<<<<
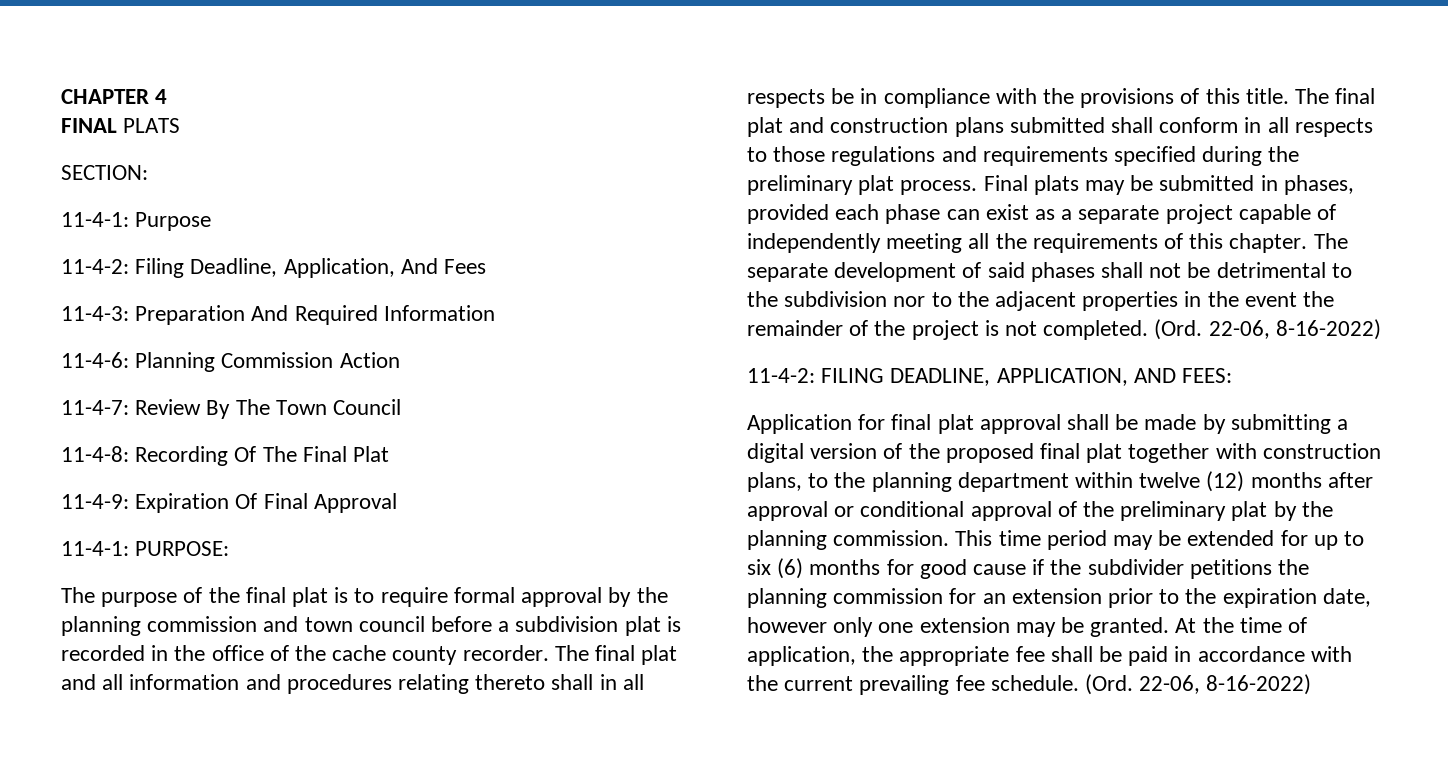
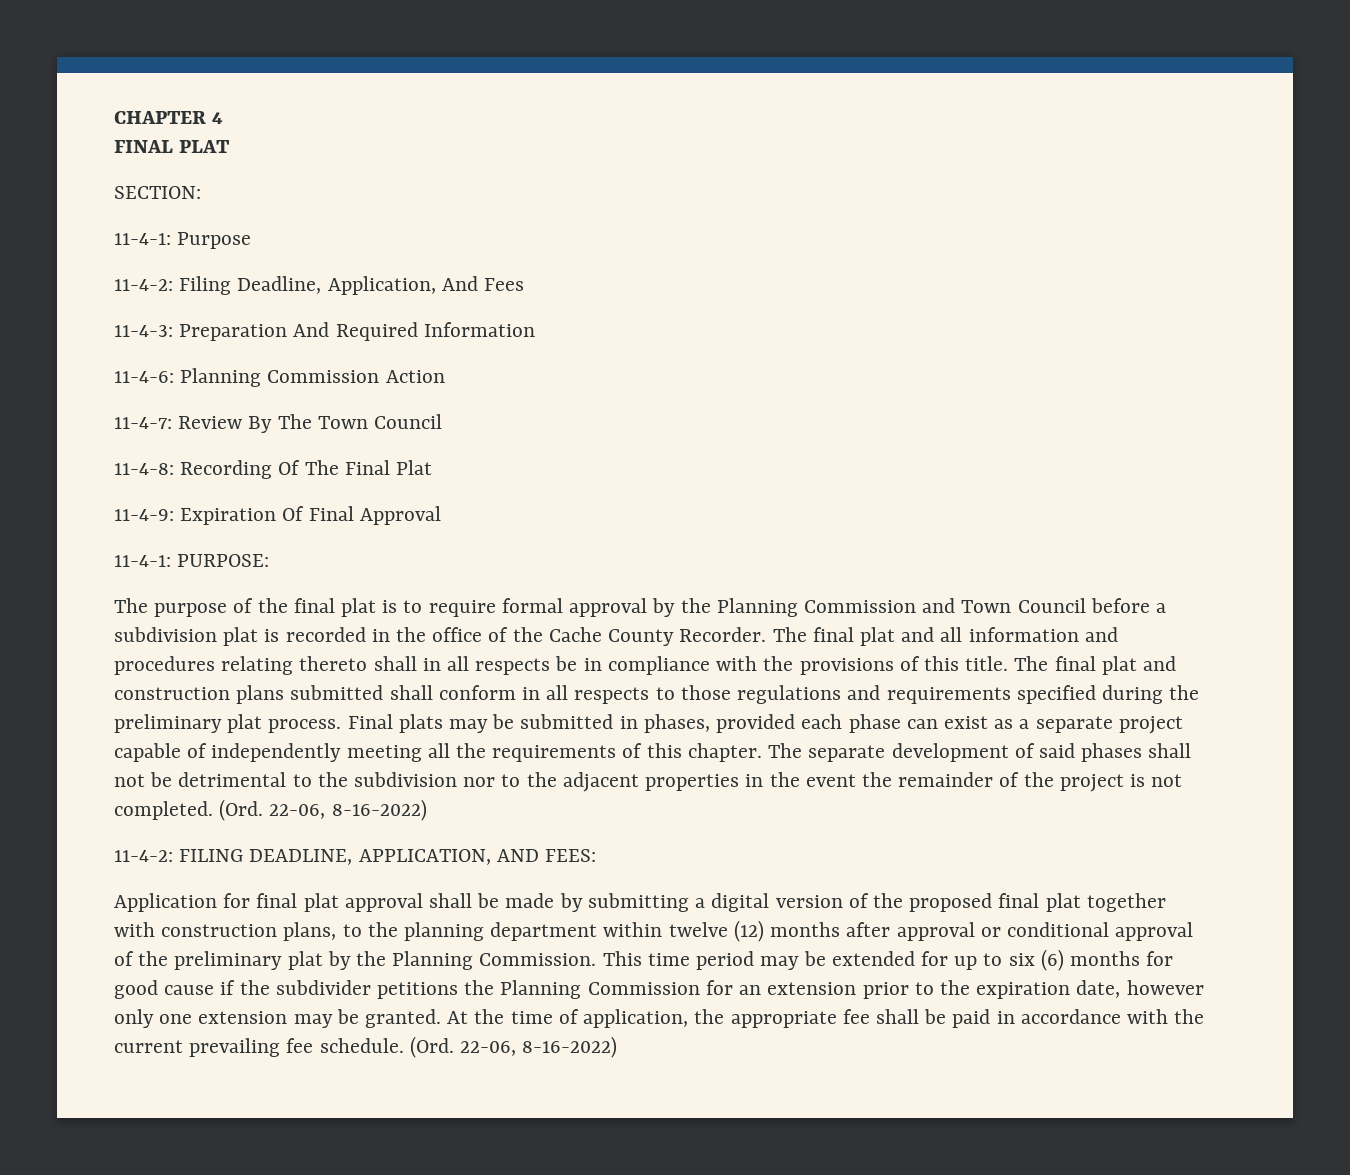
[123,118,181,133] PLATS -> [179,140,231,153] PLAT
[61,616,425,636] planning commission and town council -> [716,598,1086,617] Planning Commission and Town Council
[332,645,549,665] cache county recorder. -> [548,627,767,646] Cache County Recorder.
[747,530,950,550] planning commission. -> [392,951,597,970] Planning Commission.
[747,588,944,608] planning commission -> [500,980,700,999] Planning Commission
>>>>
Could you repeat all of the material exactly? Pictures should not be copied.

§ **REPLY TO THE TASK**
[123,118,181,133] PLATS -> [179,140,231,153] PLAT
[61,616,425,636] planning commission and town council -> [716,598,1086,617] Planning Commission and Town Council
[332,645,549,665] cache county recorder. -> [548,627,767,646] Cache County Recorder.
[747,530,950,550] planning commission. -> [392,951,597,970] Planning Commission.
[747,588,944,608] planning commission -> [500,980,700,999] Planning Commission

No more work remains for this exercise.